Bitcoin finds itself at a critical juncture as the market navigates uncertainty and growing doubt in the coming days. After reaching an all-time high (ATH), the price fell sharply to $92,000, prompting a shift in sentiment from extreme heat to cautious optimism. This rapid correction has left many traders questioning the sustainability of Bitcoin’s recent rally and whether the market may be entering a new phase.
CryptoQuant analyst Maartunn recently highlighted compelling data that sheds light on the current state of the market. According to Maartunn, the supply held by Short Term Holders (STH) has reached its highest level in 40 months. This is an important development, as high STH holdings are often associated with market peaks or potential trend shifts.
If the price holds above key support levels, it may indicate a healthy correction and pave the way for a renewed rally. However, failure to regain momentum could confirm the fears of many market participants, leading to a deeper correction and increased selling pressure. As Bitcoin navigates this crossroads, all eyes are on the data and the market’s next move.
Uncertainty Driving the Market
Since Bitcoin reached its all-time high (ATH) of $108,300, it has experienced significant volatility, leading to increased uncertainty within the market. Some analysts are convinced that ATH marks the peak of the current bull cycle, and they do not foresee that they will not face BTC again in the near term. On the other hand, there are those who believe that the bull run is far from over and that the recent price swings are part of a healthy market consolidation ahead of a potential rally.

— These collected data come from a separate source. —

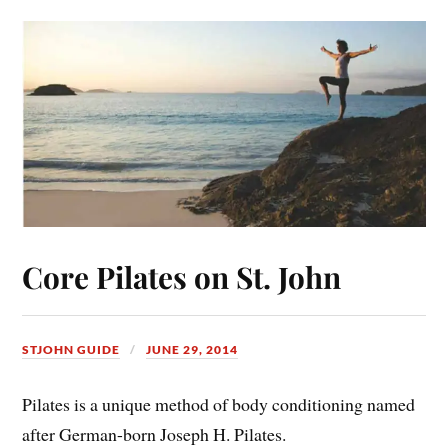
Core Pilates on St. John
STJOHN GUIDE
JUNE 29, 2014
Pilates is a unique method of body conditioning named
after German-born Joseph H. Pilates.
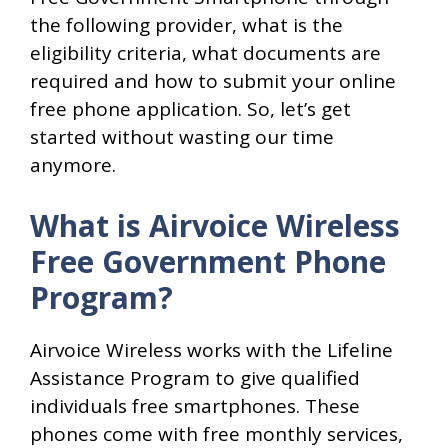
the following provider, what is the
eligibility criteria, what documents are
required and how to submit your online
free phone application. So, let’s get
started without wasting our time
anymore.
What is Airvoice Wireless
Free Government Phone
Program?
Airvoice Wireless works with the Lifeline
Assistance Program to give qualified
individuals free smartphones. These
phones come with free monthly services,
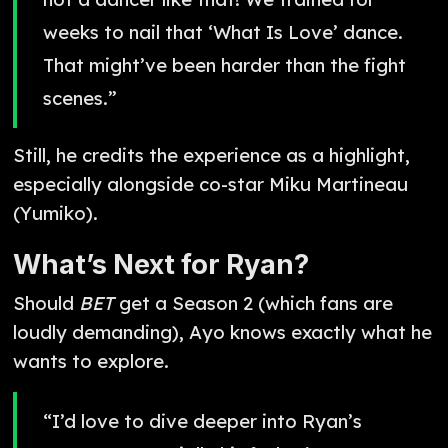
weeks to nail that ‘What Is Love’ dance.
That might’ve been harder than the fight
scenes.”
Still, he credits the experience as a highlight,
especially alongside co-star Miku Martineau
(Yumiko).
What’s Next for Ryan?
Should
BET
get a Season 2 (which fans are
loudly demanding), Ayo knows exactly what he
wants to explore.
“I’d love to dive deeper into Ryan’s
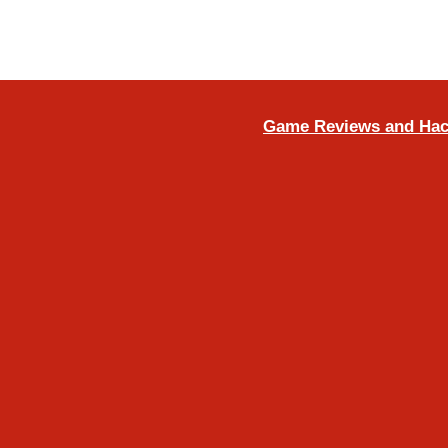
Game Reviews and Ha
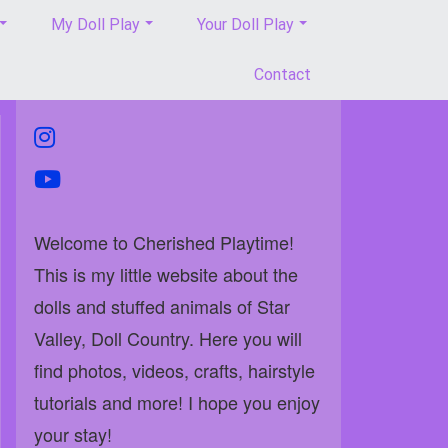
My Doll Play
Your Doll Play
Contact
instagram
youtube
Welcome to Cherished Playtime!
This is my little website about the
dolls and stuffed animals of Star
Valley, Doll Country. Here you will
find photos, videos, crafts, hairstyle
tutorials and more! I hope you enjoy
your stay!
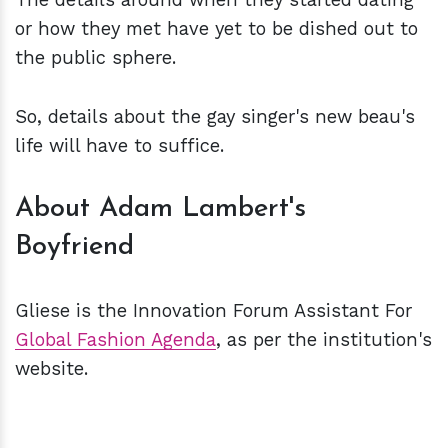
or how they met have yet to be dished out to
the public sphere.
So, details about the gay singer's new beau's
life will have to suffice.
About Adam Lambert's
Boyfriend
Gliese is the Innovation Forum Assistant For
Global Fashion Agenda
, as per the institution's
website.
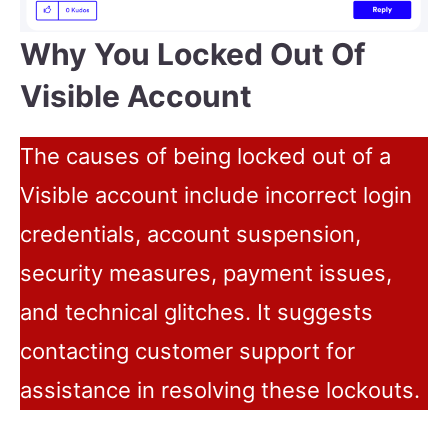
Why You Locked Out Of
Visible Account
The causes of being locked out of a
Visible account include incorrect login
credentials, account suspension,
security measures, payment issues,
and technical glitches. It suggests
contacting customer support for
assistance in resolving these lockouts.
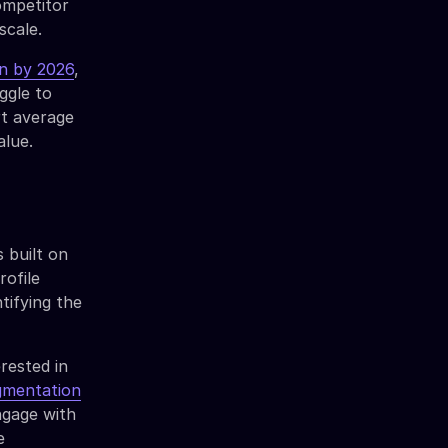
ompetitor
scale.
on by 2026
,
ggle to
rt average
alue.
 built on
rofile
tifying the
rested in
gmentation
ngage with
e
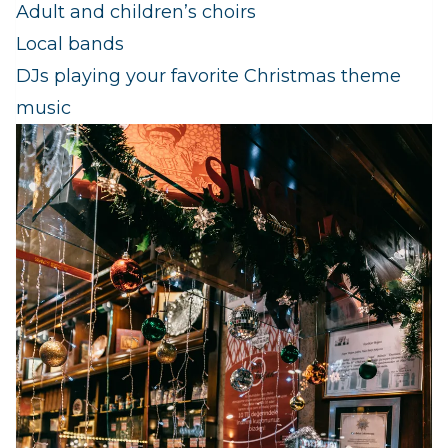
Adult and children’s choirs
Local bands
DJs playing your favorite Christmas theme
music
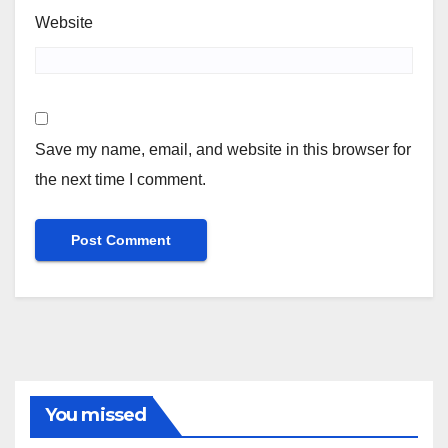
Website
Save my name, email, and website in this browser for
the next time I comment.
You missed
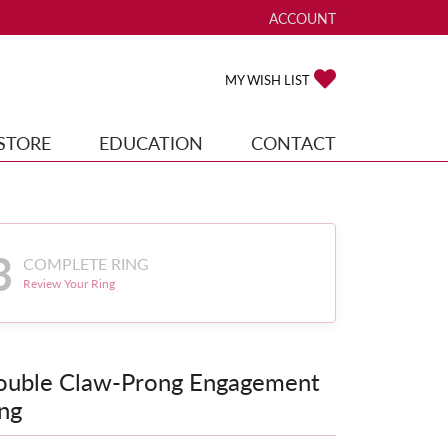
ACCOUNT
TOGGLE MY ACCOUNT ME
TOGGLE MY WISH
MY WISH LIST
STORE
EDUCATION
CONTACT
3
COMPLETE RING
Review Your Ring
ouble Claw-Prong Engagement
ng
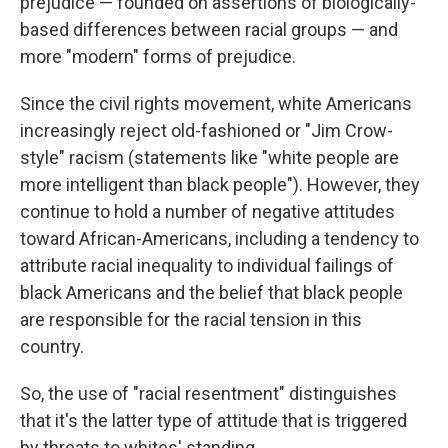
prejudice — founded on assertions of biologically-
based differences between racial groups — and
more "modern" forms of prejudice.
Since the civil rights movement, white Americans
increasingly reject old-fashioned or "Jim Crow-
style" racism (statements like "white people are
more intelligent than black people"). However, they
continue to hold a number of negative attitudes
toward African-Americans, including a tendency to
attribute racial inequality to individual failings of
black Americans and the belief that black people
are responsible for the racial tension in this
country.
So, the use of "racial resentment" distinguishes
that it's the latter type of attitude that is triggered
by threats to whites' standing.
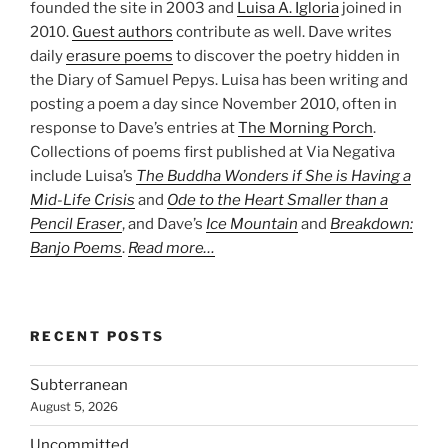
founded the site in 2003 and
Luisa A. Igloria
joined in
2010.
Guest authors
contribute as well. Dave writes
daily
erasure poems
to discover the poetry hidden in
the Diary of Samuel Pepys. Luisa has been writing and
posting a poem a day since November 2010, often in
response to Dave’s entries at
The Morning Porch
.
Collections of poems first published at Via Negativa
include Luisa’s
The Buddha Wonders if She is Having a
Mid-Life Crisis
and
Ode to the Heart Smaller than a
Pencil Eraser
, and Dave’s
Ice Mountain
and
Breakdown:
Banjo Poems
.
Read more…
RECENT POSTS
Subterranean
August 5, 2026
Uncommitted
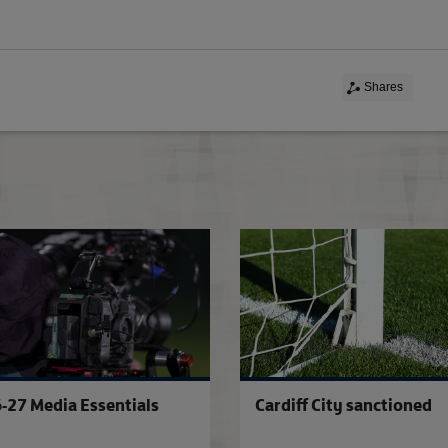
Shares
Essential Information For Players
-27 Media Essentials
Cardiff City sanctioned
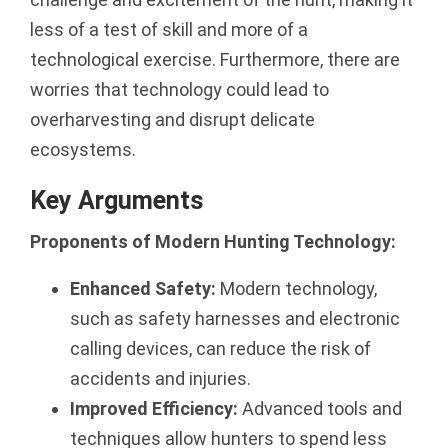
less of a test of skill and more of a
technological exercise. Furthermore, there are
worries that technology could lead to
overharvesting and disrupt delicate
ecosystems.
Key Arguments
Proponents of Modern Hunting Technology:
Enhanced Safety:
Modern technology,
such as safety harnesses and electronic
calling devices, can reduce the risk of
accidents and injuries.
Improved Efficiency:
Advanced tools and
techniques allow hunters to spend less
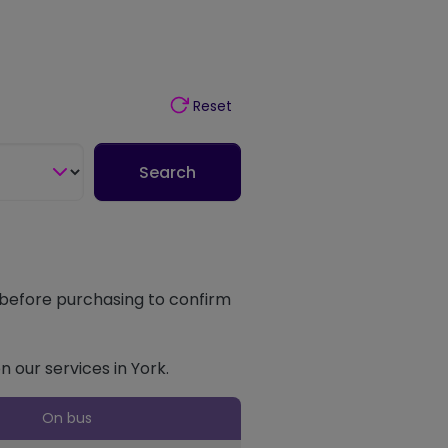
Reset
Search
t before purchasing to confirm
n our services in York.
On bus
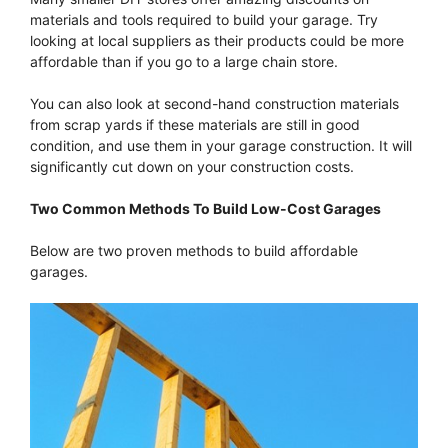
materials and tools required to build your garage. Try
looking at local suppliers as their products could be more
affordable than if you go to a large chain store.
You can also look at second-hand construction materials
from scrap yards if these materials are still in good
condition, and use them in your garage construction. It will
significantly cut down on your construction costs.
Two Common Methods To Build Low-Cost Garages
Below are two proven methods to build affordable
garages.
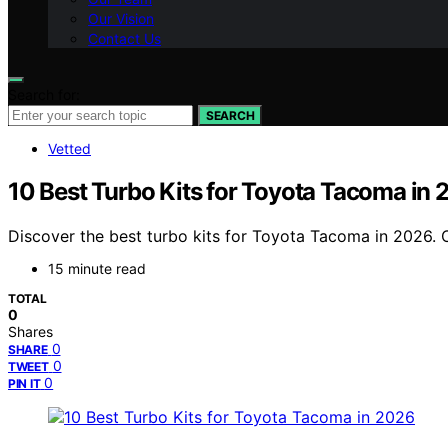
Our Vision
Contact Us
Search for:
SEARCH
Vetted
10 Best Turbo Kits for Toyota Tacoma in
Discover the best turbo kits for Toyota Tacoma in 2026. O
15 minute read
TOTAL
0
Shares
0
SHARE
0
TWEET
0
PIN IT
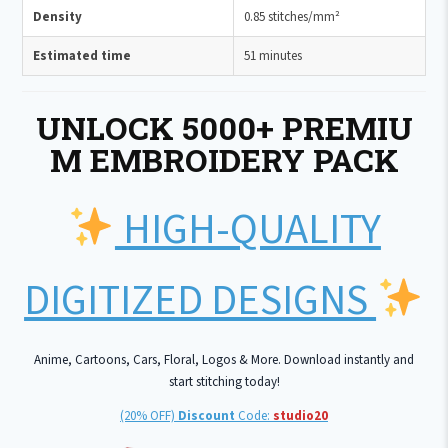
Density
0.85 stitches/mm²
Estimated time
51 minutes
UNLOCK 5000+ PREMIU
M EMBROIDERY PACK
HIGH-QUALITY
DIGITIZED DESIGNS
Anime, Cartoons, Cars, Floral, Logos & More. Download instantly and
start stitching today!
(20% OFF)
Discount
Code:
studio20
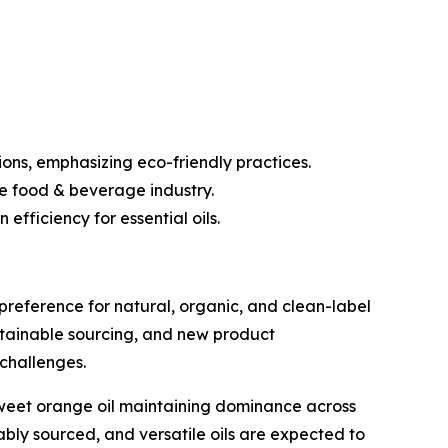
ons, emphasizing eco-friendly practices.
he food & beverage industry.
fficiency for essential oils.
preference for natural, organic, and clean-label
ustainable sourcing, and new product
challenges.
 sweet orange oil maintaining dominance across
bly sourced, and versatile oils are expected to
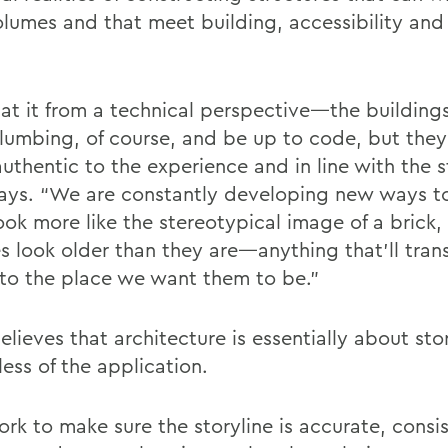
olumes and that meet building, accessibility and
k at it from a technical perspective—the building
lumbing, of course, and be up to code, but they 
uthentic to the experience and in line with the s
ays. “We are constantly developing new ways t
look more like the stereotypical image of a brick
es look older than they are—anything that'll tran
r to the place we want them to be.”
lieves that architecture is essentially about stor
ess of the application.
rk to make sure the storyline is accurate, consi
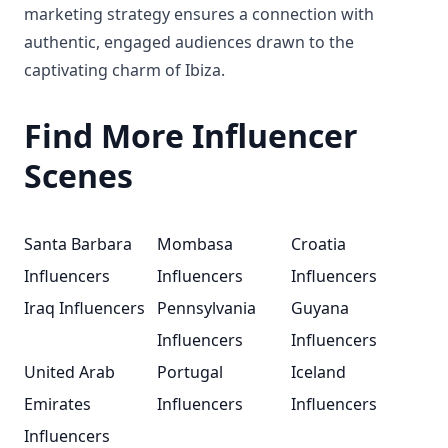
marketing strategy ensures a connection with
authentic, engaged audiences drawn to the
captivating charm of Ibiza.
Find More Influencer
Scenes
Santa Barbara
Mombasa
Croatia
Influencers
Influencers
Influencers
Iraq Influencers
Pennsylvania
Guyana
Influencers
Influencers
United Arab
Portugal
Iceland
Emirates
Influencers
Influencers
Influencers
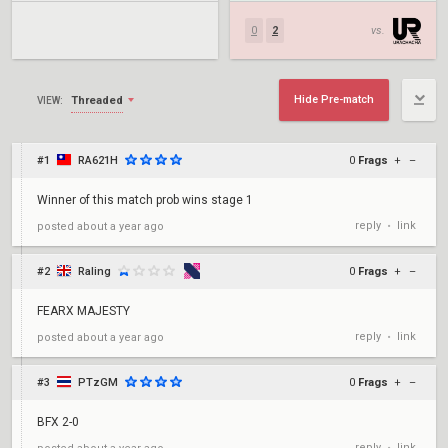
0
2
vs.
Hide Pre-match
Threaded
VIEW:
#1
RA621H
0
Frags
+
–
Winner of this match prob wins stage 1
reply
link
posted
about a year ago
•
#2
Raling
0
Frags
+
–
FEARX MAJESTY
reply
link
posted
about a year ago
•
#3
PTzGM
0
Frags
+
–
BFX 2-0
reply
link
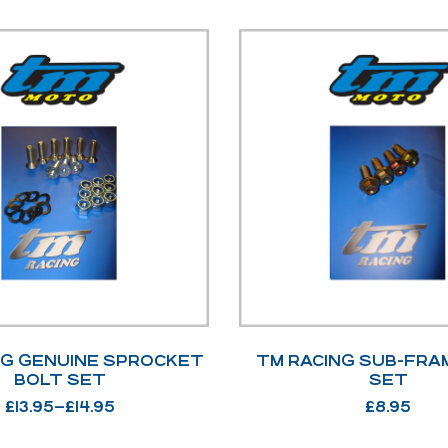
NG GENUINE SPROCKET
TM RACING SUB-FRA
BOLT SET
SET
£
13.95
–
£
14.95
£
8.95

Maartunn recently shared data on X that provides valuable insight into the current state of the market. According to Maartunn, the supply held by Short Term Holders (STH) has reached 5,439,700 BTC, the highest level in 40 months.
STH Supply tends to increase during bullish periods as short-term investors accumulate Bitcoin in anticipation of price gains. This sharp increase indicates that the multi-year decline in STH supply has come to an end, indicating a potential shift in market dynamics.
For many analysts, this is a bullish signal, as it suggests that short-term holders are positioning themselves for further price appreciation. However, uncertainty remains, as the broader market is still experiencing periods of volatility, and BTC must overcome key resistance levels to ensure that the rally is truly sustained. The data from Maartunn points to the strength of the bullish sentiment, but it is clear that Bitcoin’s future direction is not yet set in stone.
BTC Weekly Close
Bitcoin is currently trading at $97,000 after several days of high volatility and uncertainty. As the weekly close approaches, the $97K level has become critical in determining the next direction of price action.
If Bitcoin is able to hold above this key level by the end of the week, it could indicate confirmation of a bullish continuation, with a possible major rally on the horizon. The ability to maintain this support could spark renewed buying pressure, propelling Bitcoin to higher price targets.
On the other hand, if Bitcoin fails to hold above $97K and closes the week below this limit, the market may face a deep correction. This could send the price back into testing the most sought-after areas, which could lead to continued downside risks in the coming weeks.
The next few days are critical, as the weekly close could set the tone for Bitcoin’s near-term price action, with analysts carefully monitoring whether this support level holds firm. As market sentiment remains indeterminate, a decisive move above or below $97K will provide important insights into Bitcoin’s future direction.